The entries that follow should be written out exactly.

==== Supplied records ====

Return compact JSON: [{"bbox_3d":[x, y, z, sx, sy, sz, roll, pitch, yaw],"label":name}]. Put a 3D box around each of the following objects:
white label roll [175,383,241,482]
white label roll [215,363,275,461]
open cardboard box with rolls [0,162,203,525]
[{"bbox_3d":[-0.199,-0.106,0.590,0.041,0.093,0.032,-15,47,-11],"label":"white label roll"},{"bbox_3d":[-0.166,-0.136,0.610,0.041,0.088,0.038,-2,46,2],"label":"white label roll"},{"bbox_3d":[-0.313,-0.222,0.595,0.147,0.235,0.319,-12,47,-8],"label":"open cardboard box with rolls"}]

====

* _Your solution_
Return compact JSON: [{"bbox_3d":[x, y, z, sx, sy, sz, roll, pitch, yaw],"label":name}]. Put a 3D box around each of the following objects:
white label roll [175,383,241,482]
white label roll [215,363,275,461]
open cardboard box with rolls [0,162,203,525]
[{"bbox_3d":[-0.199,-0.106,0.590,0.041,0.093,0.032,-15,47,-11],"label":"white label roll"},{"bbox_3d":[-0.166,-0.136,0.610,0.041,0.088,0.038,-2,46,2],"label":"white label roll"},{"bbox_3d":[-0.313,-0.222,0.595,0.147,0.235,0.319,-12,47,-8],"label":"open cardboard box with rolls"}]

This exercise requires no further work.